Task statement: Report each line of the items that contains the word "Offering", copying every such line in full. Matches must have the same uppercase and lowercase letters.

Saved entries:
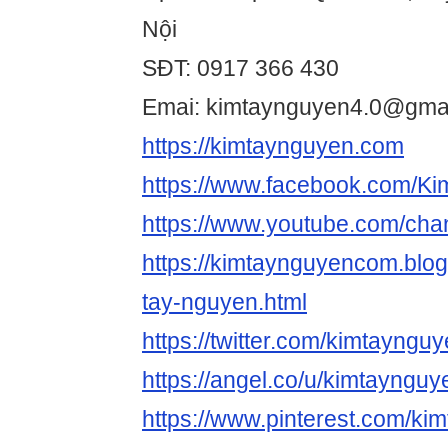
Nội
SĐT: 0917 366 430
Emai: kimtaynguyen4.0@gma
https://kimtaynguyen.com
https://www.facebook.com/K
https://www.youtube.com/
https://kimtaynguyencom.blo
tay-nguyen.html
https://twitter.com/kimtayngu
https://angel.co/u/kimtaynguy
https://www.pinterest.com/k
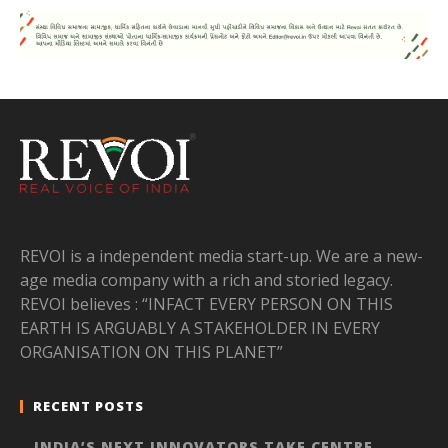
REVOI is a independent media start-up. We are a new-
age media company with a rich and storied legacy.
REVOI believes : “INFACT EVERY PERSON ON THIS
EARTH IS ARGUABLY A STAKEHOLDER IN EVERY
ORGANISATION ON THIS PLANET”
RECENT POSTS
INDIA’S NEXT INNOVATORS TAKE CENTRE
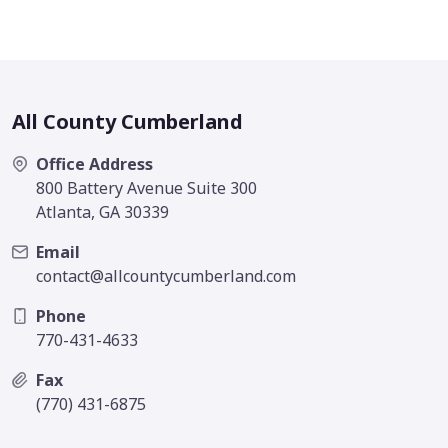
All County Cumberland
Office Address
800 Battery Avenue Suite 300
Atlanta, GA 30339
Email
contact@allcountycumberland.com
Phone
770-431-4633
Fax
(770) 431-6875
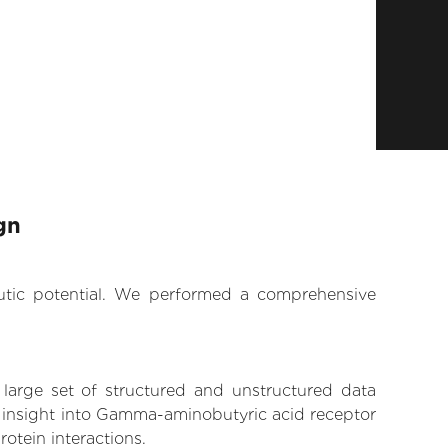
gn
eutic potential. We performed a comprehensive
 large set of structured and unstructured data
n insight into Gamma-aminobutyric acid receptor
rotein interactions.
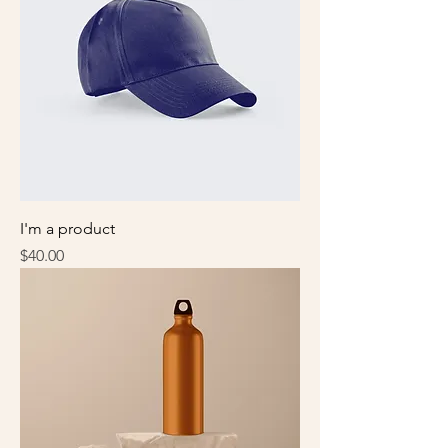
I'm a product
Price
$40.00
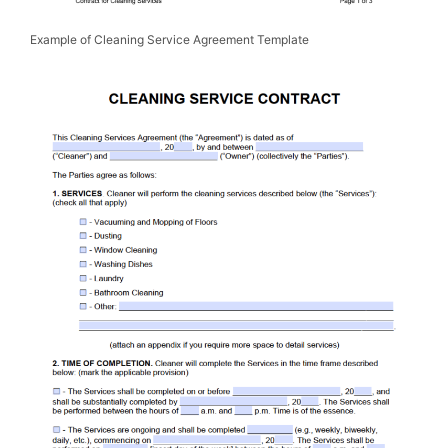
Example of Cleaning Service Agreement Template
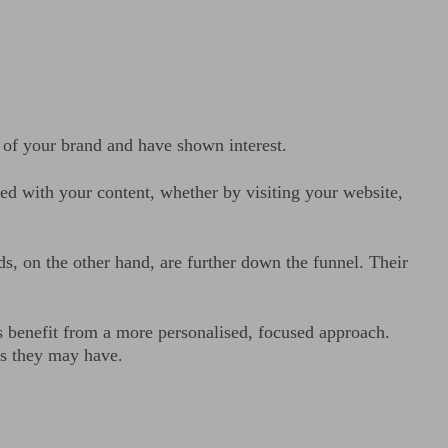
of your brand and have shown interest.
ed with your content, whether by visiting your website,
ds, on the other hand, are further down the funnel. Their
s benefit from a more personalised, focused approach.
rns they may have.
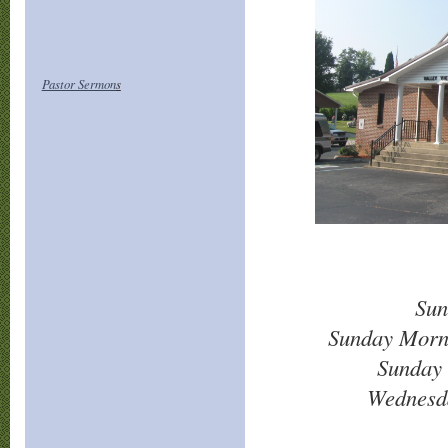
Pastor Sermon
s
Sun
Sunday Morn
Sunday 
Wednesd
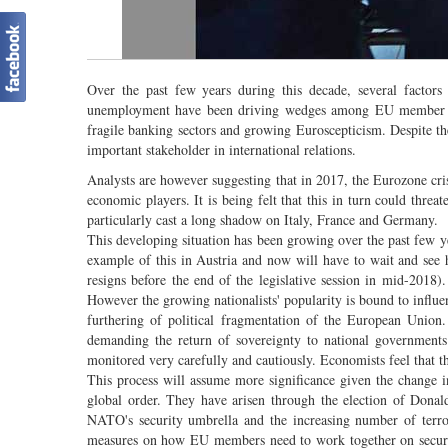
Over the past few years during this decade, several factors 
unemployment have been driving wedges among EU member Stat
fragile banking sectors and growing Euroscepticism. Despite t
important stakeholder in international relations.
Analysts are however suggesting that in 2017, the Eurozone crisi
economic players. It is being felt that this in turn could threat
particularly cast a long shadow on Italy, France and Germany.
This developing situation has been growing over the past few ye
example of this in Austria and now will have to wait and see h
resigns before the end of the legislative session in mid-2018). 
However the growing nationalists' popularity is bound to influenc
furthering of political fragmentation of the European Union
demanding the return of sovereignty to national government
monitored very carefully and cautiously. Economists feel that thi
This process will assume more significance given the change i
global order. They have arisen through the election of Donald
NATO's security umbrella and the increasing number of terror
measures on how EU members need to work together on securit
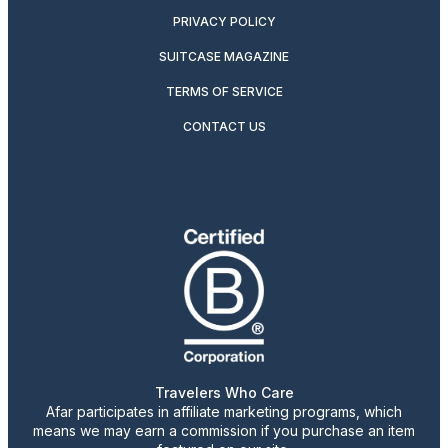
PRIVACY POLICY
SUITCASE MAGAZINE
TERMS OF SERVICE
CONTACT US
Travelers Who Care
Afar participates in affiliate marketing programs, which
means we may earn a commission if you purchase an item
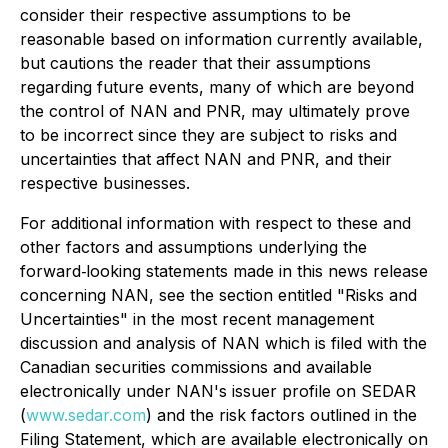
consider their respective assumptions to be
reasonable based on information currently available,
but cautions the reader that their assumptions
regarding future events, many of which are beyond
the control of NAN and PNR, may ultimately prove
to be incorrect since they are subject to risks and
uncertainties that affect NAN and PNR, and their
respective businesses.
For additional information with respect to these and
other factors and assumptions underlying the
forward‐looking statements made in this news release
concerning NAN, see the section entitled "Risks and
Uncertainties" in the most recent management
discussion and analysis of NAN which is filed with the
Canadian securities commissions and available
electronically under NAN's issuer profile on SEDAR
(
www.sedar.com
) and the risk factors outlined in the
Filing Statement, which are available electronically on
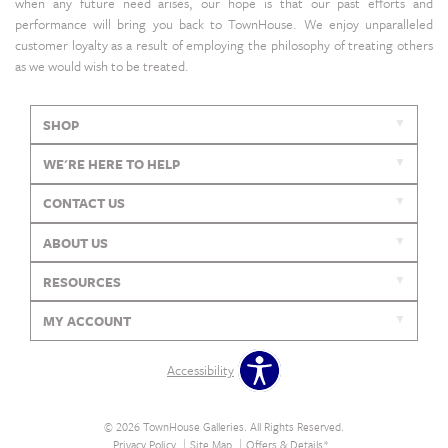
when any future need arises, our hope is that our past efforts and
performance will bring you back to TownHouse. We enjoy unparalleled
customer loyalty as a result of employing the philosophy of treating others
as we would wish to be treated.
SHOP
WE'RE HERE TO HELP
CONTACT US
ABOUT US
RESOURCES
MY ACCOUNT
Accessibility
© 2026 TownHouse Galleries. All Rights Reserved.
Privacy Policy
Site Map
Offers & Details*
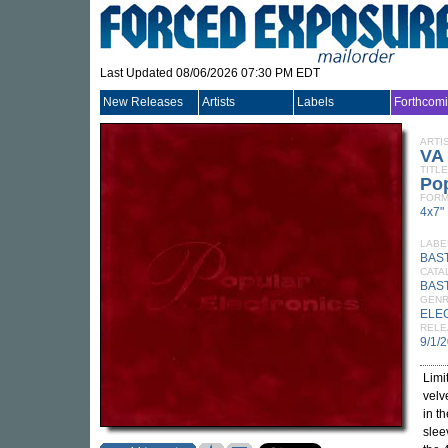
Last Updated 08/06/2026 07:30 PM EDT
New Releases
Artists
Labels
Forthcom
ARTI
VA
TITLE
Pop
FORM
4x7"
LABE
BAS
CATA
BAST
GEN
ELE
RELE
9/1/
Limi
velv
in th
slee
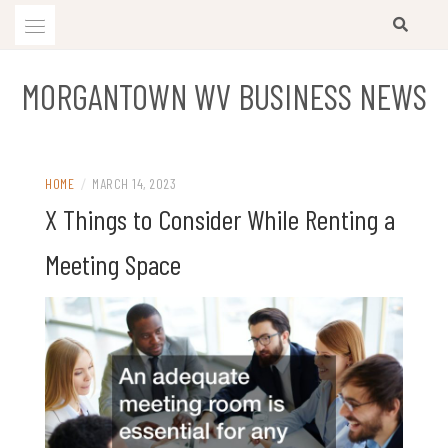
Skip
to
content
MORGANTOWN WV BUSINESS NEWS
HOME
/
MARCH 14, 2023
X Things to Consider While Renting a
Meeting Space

* * *

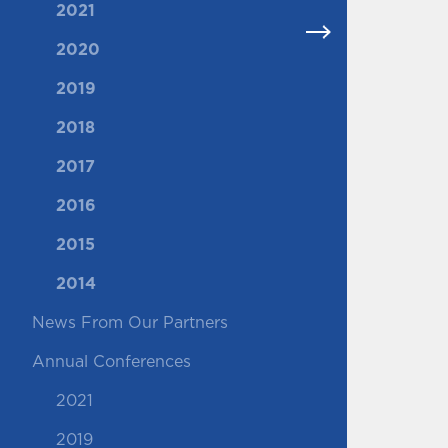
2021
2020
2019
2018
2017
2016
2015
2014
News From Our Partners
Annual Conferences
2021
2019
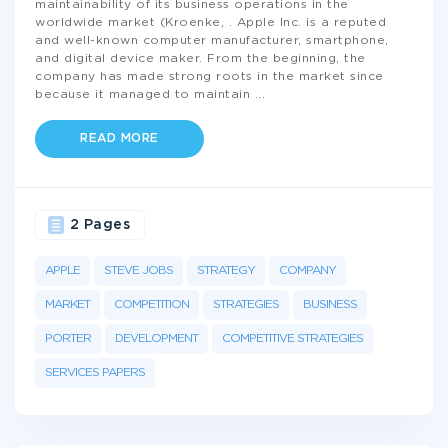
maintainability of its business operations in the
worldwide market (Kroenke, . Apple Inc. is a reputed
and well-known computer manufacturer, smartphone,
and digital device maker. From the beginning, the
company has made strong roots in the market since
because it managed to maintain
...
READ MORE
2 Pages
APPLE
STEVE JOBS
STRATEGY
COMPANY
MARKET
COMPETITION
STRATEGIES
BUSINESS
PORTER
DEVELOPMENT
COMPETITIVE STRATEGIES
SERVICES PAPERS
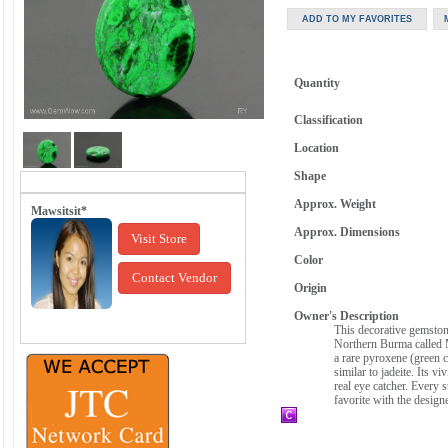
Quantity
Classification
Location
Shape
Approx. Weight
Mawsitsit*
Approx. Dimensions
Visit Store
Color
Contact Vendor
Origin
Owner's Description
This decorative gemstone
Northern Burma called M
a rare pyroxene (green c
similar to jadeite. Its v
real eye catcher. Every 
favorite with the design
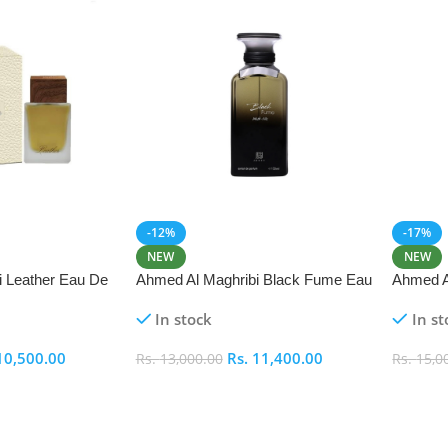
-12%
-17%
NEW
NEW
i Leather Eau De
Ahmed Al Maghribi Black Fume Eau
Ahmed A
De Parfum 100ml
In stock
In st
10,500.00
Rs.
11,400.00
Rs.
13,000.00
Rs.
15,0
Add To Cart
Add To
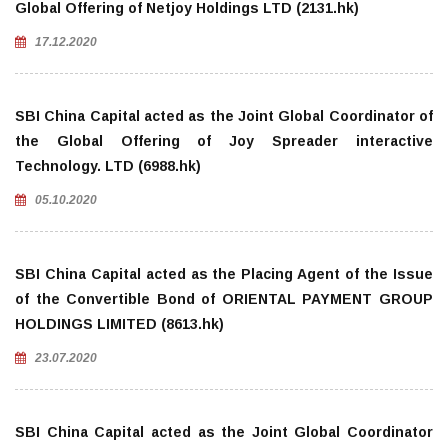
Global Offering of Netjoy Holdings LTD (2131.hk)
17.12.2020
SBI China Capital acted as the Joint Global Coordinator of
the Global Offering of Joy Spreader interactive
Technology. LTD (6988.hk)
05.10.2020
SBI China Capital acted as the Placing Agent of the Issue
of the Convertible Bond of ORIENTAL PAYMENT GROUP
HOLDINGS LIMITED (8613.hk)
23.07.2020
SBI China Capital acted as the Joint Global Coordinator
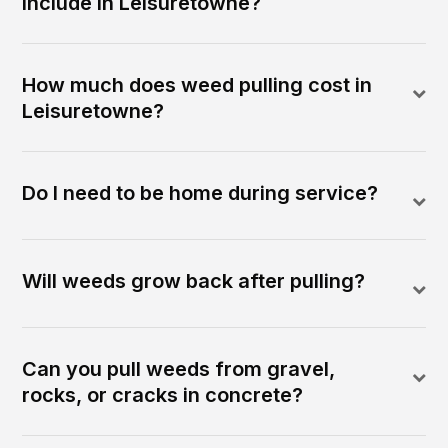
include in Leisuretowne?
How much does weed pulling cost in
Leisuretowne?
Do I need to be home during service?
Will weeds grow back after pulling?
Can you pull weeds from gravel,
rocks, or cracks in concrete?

Answer below:
Global Offering of Netjoy Holdings LTD (2131.hk)
the Global Offering of Joy Spreader interactive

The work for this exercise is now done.